As declarações foram proferidas numa conferência organizada pela Associação Portuguesa de Bancos (APB) e pela TVI.

Carlos Costa diz que os desafios da banca portuguesa dizem respeito, sobretudo, à questão da “rentabilidade“. É preciso “gerar capital e atrair capital para resolver problemas pendentes” e “para fazer face aos novos requisitos de capital no quadro europeu”. Neste âmbito, “não é possível resolver a questão dos bancos portugueses sem ter consciência de que há um problema sistémico – ativos não produtivos, que não geram rendimento, ativos imobiliários e ativos em risco”.
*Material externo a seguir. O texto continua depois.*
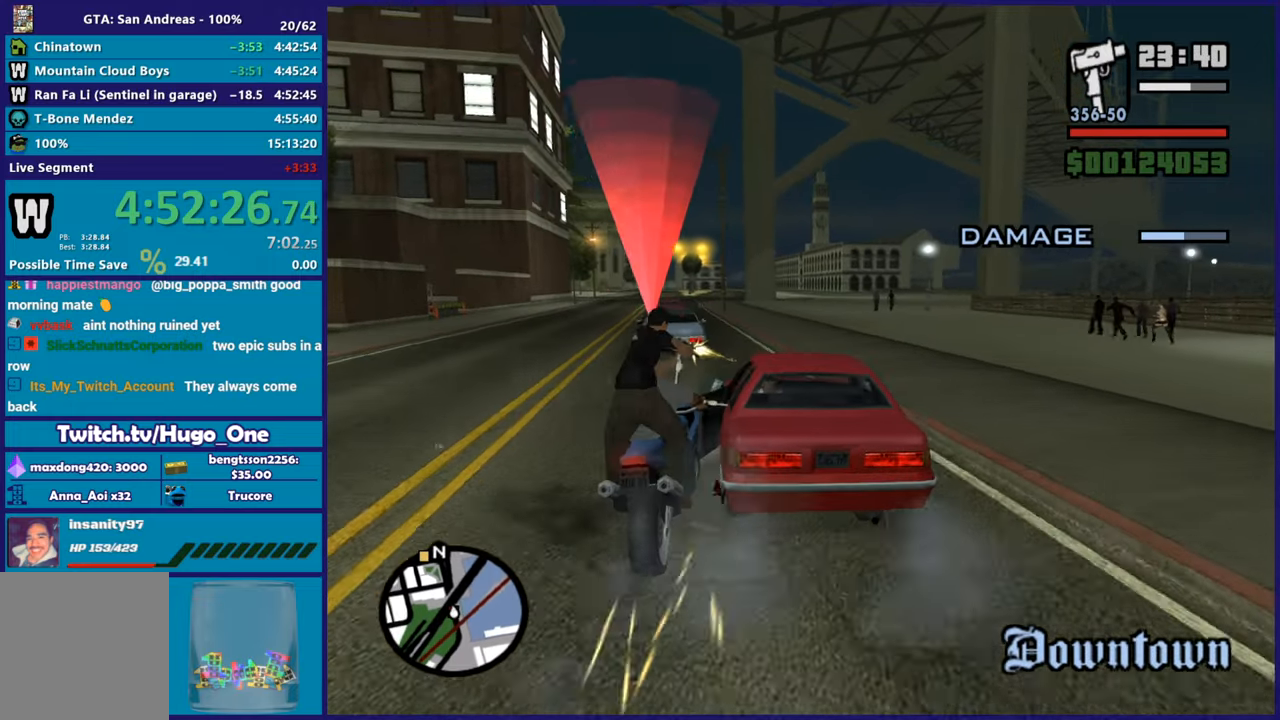
{"buttons": ["R2"], "left_stick": "right", "right_stick": "center", "events": [[167, "left_stick", "center"], [267, "left_stick", "right"], [334, "right_stick", "down-left"], [501, "right_stick", "center"]]}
É fundamental que os bancos se possam libertar destes ativos”, diz Carlos Costa. A questão é “a que preço?“, perguntou o governador do Banco de Portugal, lembrando que extrair esses ativos dos bancos irá gerar “necessidades de capital adicionais“. O governador do Banco de Portugal diz que a solução pode passar por “uma construção idêntica à que foi feita noutros países, baseada num jogo de garantias e contragarantias que minimizem os custos”.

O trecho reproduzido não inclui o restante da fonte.